If all of the Earthdawn Fourth Edition (ED4) sub-systems were to have some yearbook style votes for their class, spellcasting would be voted most changed. It isn't complete different from where it started by any means - the basics are still the same. However, spellcasting and spells have received the most thorough redevelopment.
The degree of changes made run the spectrum. For example, Read and Write Magic was exchanged for Patterncraft to better embrace the various functions the talent has had previously. This also gives a chance to hang new functions on it in the future. The use of a grimoire has been updated: when casting from your own attuned grimoire, you gain an extra success. A minor benefit for use outside of combat; the goal was to give more life to an item which is supposed to be central to a character, but was seemed to be ignored unless a new spell was being added. Also, each success on a Thread Weaving test weaves a thread for a spell.
A more significant overhaul is how illusions function. They have been divided into two categories: figments and true illusions (which are simply referred to as illusions). The distinction is (hopefully simple): a true illusion contains a powerful compulsion to behave in a particular fashion, while a figment is a trick on the senses. Interacting with a figment will immediately reveal the truth, while interacting with an illusion is considerably more difficult since its very function convinces you it is real. The primary mode to detect an illusion is through a sensing test, which is essentially any interaction with the illusion through which you may learn the truth. The greater the evidence something is wrong, the less hold the illusion has over you. Which means if all of your friends have seen through the illusion, the need to lasso you to haul you out of an imaginary box should be significantly reduced.
Illusions use for combat turn their compulsion into a psychic assault on the target, though only if the target attempts to resist the effects, buying into the illusion. If you disbelieve the illusion, it simply washes over you. However, if you disbelieve a spell which isn't an illusion, it can get ugly. There isn't a roll for disbelief, just a simple choice if you think it the fireball coming at you may be an illusion.
The biggest overhaul has been spells themselves. Every spell included in ED4, at least ten first circle spells and five for each other circle, was redeveloped. Each spellcasting discipline also received a number of new spells. Thread weaving difficulties (circle + 4) and reattuning-on-the-fly difficulties (circle + 9) were standardized, spells now have effects for extra successes, and extra threads for each spell were included.

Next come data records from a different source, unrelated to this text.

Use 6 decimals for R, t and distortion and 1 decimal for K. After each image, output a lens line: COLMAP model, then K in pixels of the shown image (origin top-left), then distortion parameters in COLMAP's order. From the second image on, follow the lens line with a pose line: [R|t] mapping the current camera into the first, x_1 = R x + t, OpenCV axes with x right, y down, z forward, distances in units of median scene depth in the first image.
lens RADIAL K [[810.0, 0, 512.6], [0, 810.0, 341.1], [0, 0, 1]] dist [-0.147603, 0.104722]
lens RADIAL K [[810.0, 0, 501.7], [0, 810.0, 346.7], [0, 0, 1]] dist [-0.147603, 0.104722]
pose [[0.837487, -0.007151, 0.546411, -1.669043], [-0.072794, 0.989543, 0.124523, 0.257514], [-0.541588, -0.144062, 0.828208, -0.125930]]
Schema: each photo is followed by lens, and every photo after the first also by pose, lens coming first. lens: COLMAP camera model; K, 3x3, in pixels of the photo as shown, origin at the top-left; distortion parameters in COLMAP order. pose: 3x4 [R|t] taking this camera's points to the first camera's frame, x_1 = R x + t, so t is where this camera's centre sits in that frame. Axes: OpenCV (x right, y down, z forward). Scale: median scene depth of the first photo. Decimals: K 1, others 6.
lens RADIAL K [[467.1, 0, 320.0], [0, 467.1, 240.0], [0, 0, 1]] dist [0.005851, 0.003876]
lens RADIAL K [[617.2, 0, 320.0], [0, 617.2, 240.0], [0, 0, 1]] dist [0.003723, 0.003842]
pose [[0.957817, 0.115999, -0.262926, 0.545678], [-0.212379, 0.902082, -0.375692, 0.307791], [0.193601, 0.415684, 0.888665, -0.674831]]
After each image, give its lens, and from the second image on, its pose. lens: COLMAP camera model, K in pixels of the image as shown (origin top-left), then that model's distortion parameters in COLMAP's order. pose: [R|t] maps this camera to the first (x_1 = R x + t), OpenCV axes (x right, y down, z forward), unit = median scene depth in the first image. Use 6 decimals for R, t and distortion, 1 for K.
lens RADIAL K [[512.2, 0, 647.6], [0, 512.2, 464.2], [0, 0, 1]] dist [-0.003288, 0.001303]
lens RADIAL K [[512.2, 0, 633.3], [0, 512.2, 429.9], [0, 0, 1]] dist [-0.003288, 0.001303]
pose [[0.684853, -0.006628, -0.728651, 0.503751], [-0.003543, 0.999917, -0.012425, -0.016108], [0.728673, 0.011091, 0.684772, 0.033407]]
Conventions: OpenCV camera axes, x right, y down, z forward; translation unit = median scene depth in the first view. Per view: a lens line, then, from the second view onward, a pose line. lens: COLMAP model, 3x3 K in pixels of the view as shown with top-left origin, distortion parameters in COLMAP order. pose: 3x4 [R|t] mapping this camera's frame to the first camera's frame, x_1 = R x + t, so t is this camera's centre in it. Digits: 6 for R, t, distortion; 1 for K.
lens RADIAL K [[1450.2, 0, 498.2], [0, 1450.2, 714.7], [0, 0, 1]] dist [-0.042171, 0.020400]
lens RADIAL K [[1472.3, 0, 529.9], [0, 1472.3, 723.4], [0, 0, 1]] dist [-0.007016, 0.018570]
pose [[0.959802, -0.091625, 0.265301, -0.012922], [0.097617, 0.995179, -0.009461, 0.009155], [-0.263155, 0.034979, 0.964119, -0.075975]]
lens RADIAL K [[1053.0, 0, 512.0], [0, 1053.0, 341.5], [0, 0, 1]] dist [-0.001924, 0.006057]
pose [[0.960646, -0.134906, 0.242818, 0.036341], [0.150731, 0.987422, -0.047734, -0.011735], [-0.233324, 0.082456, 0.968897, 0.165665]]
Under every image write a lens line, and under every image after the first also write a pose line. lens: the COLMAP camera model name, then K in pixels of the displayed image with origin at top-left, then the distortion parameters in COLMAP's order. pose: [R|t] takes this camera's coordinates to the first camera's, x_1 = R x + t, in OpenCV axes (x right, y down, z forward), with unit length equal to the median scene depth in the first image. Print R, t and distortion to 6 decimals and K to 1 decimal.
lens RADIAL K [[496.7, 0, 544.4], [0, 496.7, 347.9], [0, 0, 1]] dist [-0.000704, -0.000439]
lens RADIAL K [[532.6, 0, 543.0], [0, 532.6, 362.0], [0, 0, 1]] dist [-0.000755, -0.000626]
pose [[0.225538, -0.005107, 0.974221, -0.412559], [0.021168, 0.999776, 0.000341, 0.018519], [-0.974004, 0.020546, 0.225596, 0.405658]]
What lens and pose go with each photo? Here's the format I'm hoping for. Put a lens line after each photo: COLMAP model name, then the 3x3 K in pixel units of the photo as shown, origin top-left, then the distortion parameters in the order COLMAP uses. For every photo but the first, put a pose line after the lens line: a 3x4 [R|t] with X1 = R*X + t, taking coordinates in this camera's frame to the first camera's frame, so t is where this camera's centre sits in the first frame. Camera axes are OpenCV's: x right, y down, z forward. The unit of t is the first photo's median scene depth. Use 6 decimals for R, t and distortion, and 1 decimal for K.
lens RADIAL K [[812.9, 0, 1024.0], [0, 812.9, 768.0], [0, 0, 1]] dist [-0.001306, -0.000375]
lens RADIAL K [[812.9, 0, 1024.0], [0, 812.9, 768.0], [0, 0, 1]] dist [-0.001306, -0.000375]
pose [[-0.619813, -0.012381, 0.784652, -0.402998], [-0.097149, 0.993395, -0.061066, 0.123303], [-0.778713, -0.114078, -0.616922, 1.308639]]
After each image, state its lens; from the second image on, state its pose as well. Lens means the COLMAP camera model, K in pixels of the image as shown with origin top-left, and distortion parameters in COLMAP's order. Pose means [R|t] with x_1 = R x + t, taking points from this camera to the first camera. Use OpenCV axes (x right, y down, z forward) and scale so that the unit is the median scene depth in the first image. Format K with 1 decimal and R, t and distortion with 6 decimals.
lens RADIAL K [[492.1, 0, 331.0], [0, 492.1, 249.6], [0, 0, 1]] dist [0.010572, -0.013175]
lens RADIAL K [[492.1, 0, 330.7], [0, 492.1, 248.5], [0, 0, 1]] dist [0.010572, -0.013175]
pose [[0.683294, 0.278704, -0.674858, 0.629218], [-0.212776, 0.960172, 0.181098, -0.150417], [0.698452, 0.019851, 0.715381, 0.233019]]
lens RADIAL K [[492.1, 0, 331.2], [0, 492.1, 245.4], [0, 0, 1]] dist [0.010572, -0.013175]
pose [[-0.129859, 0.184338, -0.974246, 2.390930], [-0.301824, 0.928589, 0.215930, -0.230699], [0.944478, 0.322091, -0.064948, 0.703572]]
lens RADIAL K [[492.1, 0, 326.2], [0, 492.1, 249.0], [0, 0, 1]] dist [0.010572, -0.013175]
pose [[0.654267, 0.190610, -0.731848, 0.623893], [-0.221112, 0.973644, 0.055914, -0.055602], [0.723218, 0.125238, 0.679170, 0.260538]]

Extra threads represent a dynamic shift in how spellcasting works. A spellcaster can weave a number of additional threads based on their circle in the appropriate discipline. For example, a first circle Elementalist can weave one extra thread, while a fifth circle Elementalist can weave two extra threads. This allows a spellcasters to devote more time to a spell's pattern in exchange for tailoring the spell to their needs. Outside of an action sequence, when they have all of the time they need, this means spells can be effectively maximized and will scale up as circle increases. In combat, a 0 thread low circle spell can still have life by being placed in an enhanced matrix and pre-weaving an extra thread for a specific function each time it is cast. For example, Earth Darts could be placed in an enhanced matrix for an additional target, improve damage, improve the range, improve its armor reduction effect, or increase the duration of its armor reduction effect.
The number of combat spells which require numerous threads was also scaled back considerably. This is particularly true for low circle spells; higher circle spells tend to have more multi-thread spells, though this is reflected in their significantly larger effects. As every spellcaster knows, it is hard to justify big spells all of the time when the circumstances may be completely different by the time they are actually cast. Essentially, low circle spells now fill the general "bread and butter" style spells which should remain useful throughout an adept's career, rather than continually being cast aside for something bigger and better.
During the redevelopment, particular care was given to ensure spells reflected the core themes of each discipline. Each of the disciplines has particular things which they are good at, and those which they may not be able to do at all. For example, all Elementalist spells are elemental and physical in nature, Illusionist spells have a strong deception streak, but also outright break the rules, Nethermancer spells commonly traffic in fear and spirits, featuring numerous debuffs, and Wizard spells reflect their versatility and mastery of pure magic.
Future essays on each discipline and their spell list will discuss what they do well.